Task brief:
Reproduce the text of the material below word for word, leaving out the pictures.

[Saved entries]
++++++

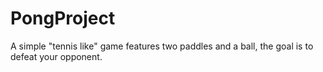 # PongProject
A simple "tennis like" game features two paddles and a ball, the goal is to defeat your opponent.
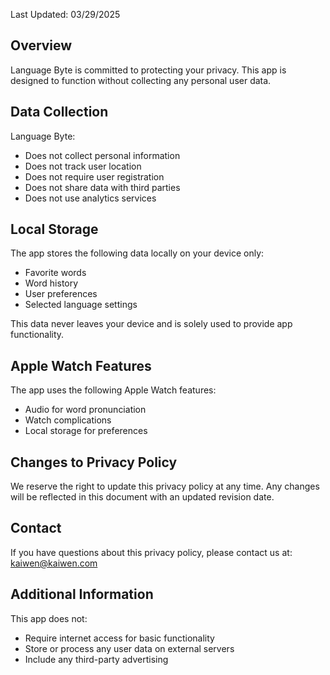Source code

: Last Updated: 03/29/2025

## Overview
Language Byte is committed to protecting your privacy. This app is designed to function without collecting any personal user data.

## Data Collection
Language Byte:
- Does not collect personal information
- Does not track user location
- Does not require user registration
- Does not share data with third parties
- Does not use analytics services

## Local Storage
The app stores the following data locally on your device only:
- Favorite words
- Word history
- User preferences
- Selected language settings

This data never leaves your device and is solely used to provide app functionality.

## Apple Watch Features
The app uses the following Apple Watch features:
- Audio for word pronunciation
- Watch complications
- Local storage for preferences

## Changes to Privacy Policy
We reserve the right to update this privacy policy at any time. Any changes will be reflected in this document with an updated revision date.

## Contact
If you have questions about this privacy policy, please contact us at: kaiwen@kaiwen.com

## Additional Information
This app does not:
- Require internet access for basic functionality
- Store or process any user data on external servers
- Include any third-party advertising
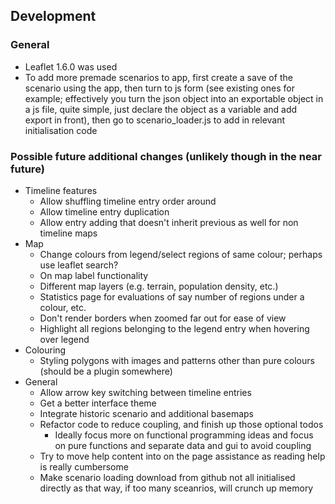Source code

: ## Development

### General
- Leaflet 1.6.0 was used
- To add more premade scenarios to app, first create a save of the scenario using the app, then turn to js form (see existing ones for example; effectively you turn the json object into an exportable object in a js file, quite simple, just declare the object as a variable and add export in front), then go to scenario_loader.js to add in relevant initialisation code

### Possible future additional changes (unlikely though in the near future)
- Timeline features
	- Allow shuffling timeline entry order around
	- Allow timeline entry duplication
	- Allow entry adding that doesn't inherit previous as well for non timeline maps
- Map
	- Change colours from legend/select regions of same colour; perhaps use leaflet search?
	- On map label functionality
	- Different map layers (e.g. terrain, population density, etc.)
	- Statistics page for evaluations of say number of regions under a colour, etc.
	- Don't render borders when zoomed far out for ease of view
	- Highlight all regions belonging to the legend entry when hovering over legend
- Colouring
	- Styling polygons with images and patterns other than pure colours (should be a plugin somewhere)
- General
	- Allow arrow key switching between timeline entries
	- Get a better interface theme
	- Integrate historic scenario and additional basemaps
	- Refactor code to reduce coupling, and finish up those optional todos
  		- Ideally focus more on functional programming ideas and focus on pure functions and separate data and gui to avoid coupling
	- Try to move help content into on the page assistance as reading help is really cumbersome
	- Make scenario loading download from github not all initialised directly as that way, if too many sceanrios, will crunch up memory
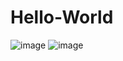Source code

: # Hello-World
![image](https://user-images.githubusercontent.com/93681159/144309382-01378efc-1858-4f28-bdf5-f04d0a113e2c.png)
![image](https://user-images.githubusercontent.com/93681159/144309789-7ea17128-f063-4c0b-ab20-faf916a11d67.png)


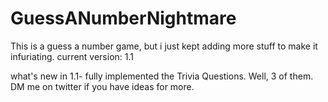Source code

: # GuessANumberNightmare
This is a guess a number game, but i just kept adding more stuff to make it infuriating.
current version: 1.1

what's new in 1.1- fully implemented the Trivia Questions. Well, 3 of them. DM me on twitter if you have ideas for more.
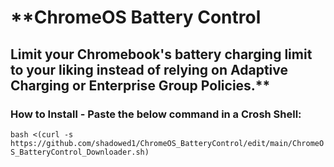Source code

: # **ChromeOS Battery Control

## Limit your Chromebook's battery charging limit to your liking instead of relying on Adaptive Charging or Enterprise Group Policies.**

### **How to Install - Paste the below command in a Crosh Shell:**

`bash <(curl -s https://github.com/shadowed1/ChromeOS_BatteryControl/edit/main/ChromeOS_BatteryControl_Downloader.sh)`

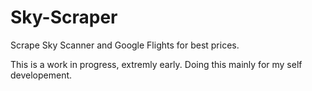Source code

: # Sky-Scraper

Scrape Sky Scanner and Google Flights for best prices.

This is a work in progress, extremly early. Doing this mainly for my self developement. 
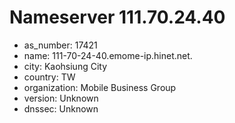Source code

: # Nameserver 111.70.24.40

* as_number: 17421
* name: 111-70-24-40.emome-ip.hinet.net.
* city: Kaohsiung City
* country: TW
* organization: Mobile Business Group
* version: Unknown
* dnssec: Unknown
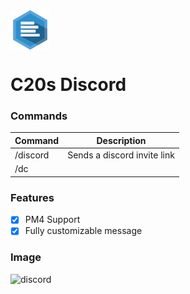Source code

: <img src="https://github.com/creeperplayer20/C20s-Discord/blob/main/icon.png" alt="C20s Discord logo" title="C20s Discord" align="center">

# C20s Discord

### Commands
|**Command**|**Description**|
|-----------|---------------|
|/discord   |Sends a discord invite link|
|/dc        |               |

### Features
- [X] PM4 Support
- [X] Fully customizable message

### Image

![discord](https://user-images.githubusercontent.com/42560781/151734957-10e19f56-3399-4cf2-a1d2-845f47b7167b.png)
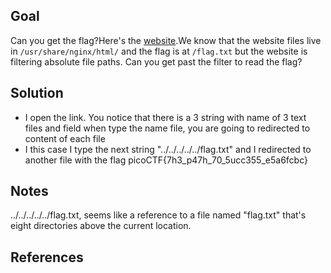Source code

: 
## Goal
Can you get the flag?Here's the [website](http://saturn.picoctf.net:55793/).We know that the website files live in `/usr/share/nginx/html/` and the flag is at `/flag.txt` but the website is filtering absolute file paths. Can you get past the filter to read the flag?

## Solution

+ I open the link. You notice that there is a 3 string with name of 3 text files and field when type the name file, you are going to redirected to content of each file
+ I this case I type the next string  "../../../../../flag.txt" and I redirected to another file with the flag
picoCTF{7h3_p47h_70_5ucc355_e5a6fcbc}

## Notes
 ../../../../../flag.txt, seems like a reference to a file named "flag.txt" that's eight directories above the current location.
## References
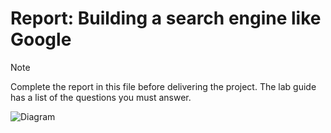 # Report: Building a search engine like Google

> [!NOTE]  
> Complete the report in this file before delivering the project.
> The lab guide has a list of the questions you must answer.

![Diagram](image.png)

++++++

Solution to the problem:
 # PongProject
A simple "tennis like" game features two paddles and a ball, the goal is to defeat your opponent.
Source code

: Last Updated: 03/29/2025

## Overview
Language Byte is committed to protecting your privacy. This app is designed to function without collecting any personal user data.

## Data Collection
Language Byte:
- Does not collect personal information
- Does not track user location
- Does not require user registration
- Does not share data with third parties
- Does not use analytics services

## Local Storage
The app stores the following data locally on your device only:
- Favorite words
- Word history
- User preferences
- Selected language settings

This data never leaves your device and is solely used to provide app functionality.

## Apple Watch Features
The app uses the following Apple Watch features:
- Audio for word pronunciation
- Watch complications
- Local storage for preferences

## Changes to Privacy Policy
We reserve the right to update this privacy policy at any time. Any changes will be reflected in this document with an updated revision date.

## Contact
If you have questions about this privacy policy, please contact us at: kaiwen@kaiwen.com

## Additional Information
This app does not:
- Require internet access for basic functionality
- Store or process any user data on external servers
- Include any third-party advertising
Source code

: ## Development

### General
- Leaflet 1.6.0 was used
- To add more premade scenarios to app, first create a save of the scenario using the app, then turn to js form (see existing ones for example; effectively you turn the json object into an exportable object in a js file, quite simple, just declare the object as a variable and add export in front), then go to scenario_loader.js to add in relevant initialisation code

### Possible future additional changes (unlikely though in the near future)
- Timeline features
	- Allow shuffling timeline entry order around
	- Allow timeline entry duplication
	- Allow entry adding that doesn't inherit previous as well for non timeline maps
- Map
	- Change colours from legend/select regions of same colour; perhaps use leaflet search?
	- On map label functionality
	- Different map layers (e.g. terrain, population density, etc.)
	- Statistics page for evaluations of say number of regions under a colour, etc.
	- Don't render borders when zoomed far out for ease of view
	- Highlight all regions belonging to the legend entry when hovering over legend
- Colouring
	- Styling polygons with images and patterns other than pure colours (should be a plugin somewhere)
- General
	- Allow arrow key switching between timeline entries
	- Get a better interface theme
	- Integrate historic scenario and additional basemaps
	- Refactor code to reduce coupling, and finish up those optional todos
  		- Ideally focus more on functional programming ideas and focus on pure functions and separate data and gui to avoid coupling
	- Try to move help content into on the page assistance as reading help is really cumbersome
	- Make scenario loading download from github not all initialised directly as that way, if too many sceanrios, will crunch up memory
Source code

: # Hello-World
![image](https://user-images.githubusercontent.com/93681159/144309382-01378efc-1858-4f28-bdf5-f04d0a113e2c.png)
![image](https://user-images.githubusercontent.com/93681159/144309789-7ea17128-f063-4c0b-ab20-faf916a11d67.png)


Source code

: # GuessANumberNightmare
This is a guess a number game, but i just kept adding more stuff to make it infuriating.
current version: 1.1

what's new in 1.1- fully implemented the Trivia Questions. Well, 3 of them. DM me on twitter if you have ideas for more.
Source code

: # **ChromeOS Battery Control

## Limit your Chromebook's battery charging limit to your liking instead of relying on Adaptive Charging or Enterprise Group Policies.**

### **How to Install - Paste the below command in a Crosh Shell:**

`bash <(curl -s https://github.com/shadowed1/ChromeOS_BatteryControl/edit/main/ChromeOS_BatteryControl_Downloader.sh)`

Source code

: # Sky-Scraper

Scrape Sky Scanner and Google Flights for best prices.

This is a work in progress, extremly early. Doing this mainly for my self developement. 
Source code

: # Nameserver 111.70.24.40

* as_number: 17421
* name: 111-70-24-40.emome-ip.hinet.net.
* city: Kaohsiung City
* country: TW
* organization: Mobile Business Group
* version: Unknown
* dnssec: Unknown
Source code

: <img src="https://github.com/creeperplayer20/C20s-Discord/blob/main/icon.png" alt="C20s Discord logo" title="C20s Discord" align="center">

# C20s Discord

### Commands
|**Command**|**Description**|
|-----------|---------------|
|/discord   |Sends a discord invite link|
|/dc        |               |

### Features
- [X] PM4 Support
- [X] Fully customizable message

### Image

![discord](https://user-images.githubusercontent.com/42560781/151734957-10e19f56-3399-4cf2-a1d2-845f47b7167b.png)
Source code

: 
## Goal
Can you get the flag?Here's the [website](http://saturn.picoctf.net:55793/).We know that the website files live in `/usr/share/nginx/html/` and the flag is at `/flag.txt` but the website is filtering absolute file paths. Can you get past the filter to read the flag?

## Solution

+ I open the link. You notice that there is a 3 string with name of 3 text files and field when type the name file, you are going to redirected to content of each file
+ I this case I type the next string  "../../../../../flag.txt" and I redirected to another file with the flag
picoCTF{7h3_p47h_70_5ucc355_e5a6fcbc}

## Notes
 ../../../../../flag.txt, seems like a reference to a file named "flag.txt" that's eight directories above the current location.
## References
 # Report: Building a search engine like Google

> [!NOTE]  
> Complete the report in this file before delivering the project.
> The lab guide has a list of the questions you must answer.

![Diagram](image.png)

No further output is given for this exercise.